Action on Scope 3 'all about costs'
Geale points out that for Scope 3 emissions to be meaningfully tackled, sustainability teams must be “plugged into the supply chain and corporate direction” if they are to know the needs of the business and the costs of putting the necessary measures - such as changing suppliers - into place.
“Changing suppliers is a big decision and if the business is not behind it they will not do it,” he says. “It needs to be done smartly and strategically.

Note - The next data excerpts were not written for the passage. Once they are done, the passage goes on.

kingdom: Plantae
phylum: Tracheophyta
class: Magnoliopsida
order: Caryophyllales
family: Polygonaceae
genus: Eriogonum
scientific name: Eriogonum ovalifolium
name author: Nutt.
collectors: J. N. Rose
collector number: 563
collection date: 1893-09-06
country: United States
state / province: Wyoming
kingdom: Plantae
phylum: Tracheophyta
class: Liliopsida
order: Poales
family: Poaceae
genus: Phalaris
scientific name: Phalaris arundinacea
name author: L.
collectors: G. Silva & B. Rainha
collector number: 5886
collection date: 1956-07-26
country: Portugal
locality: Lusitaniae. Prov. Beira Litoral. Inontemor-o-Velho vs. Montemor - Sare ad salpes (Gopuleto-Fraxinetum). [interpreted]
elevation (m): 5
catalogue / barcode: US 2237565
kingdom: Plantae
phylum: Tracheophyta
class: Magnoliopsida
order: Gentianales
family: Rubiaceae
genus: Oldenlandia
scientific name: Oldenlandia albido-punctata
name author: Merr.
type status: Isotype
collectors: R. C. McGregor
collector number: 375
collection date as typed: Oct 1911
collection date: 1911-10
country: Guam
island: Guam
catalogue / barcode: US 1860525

You can be purposeful and out of business very quickly, or you can be a good business that is also purposeful.”
Geale says the greatest barrier to corporate sustainability is cost, but that collaboration can play an important role in driving progress.
He says: “CFOs have told me they are ready to push sustainability but that their business model would be unable to sustain the costs, especially if competitors are offering lower prices than they can.”
“Industry collaboration scales efforts in a way that can not be achieved alone. We saw this with pharmaceuticals and Schneider Electric, where they provided renewable energy through the supply chain. This allowed for shared risks and costs, which increased successful collaboration with suppliers.
Scope 3 collaboration 'against retail DNA'
“Ultimately, collaboration is against retailers’ DNA, due to a competitive playing field in the marketplace.”
This, says Geale, is why retail is already getting left behind other sectors when it comes to the drive towards sustainability.
“There is collaboration being driven by regulators and the retail consortium but it’s not at a strategic level, and to drive meaningful development it needs to make it up to the C-suite,” he says.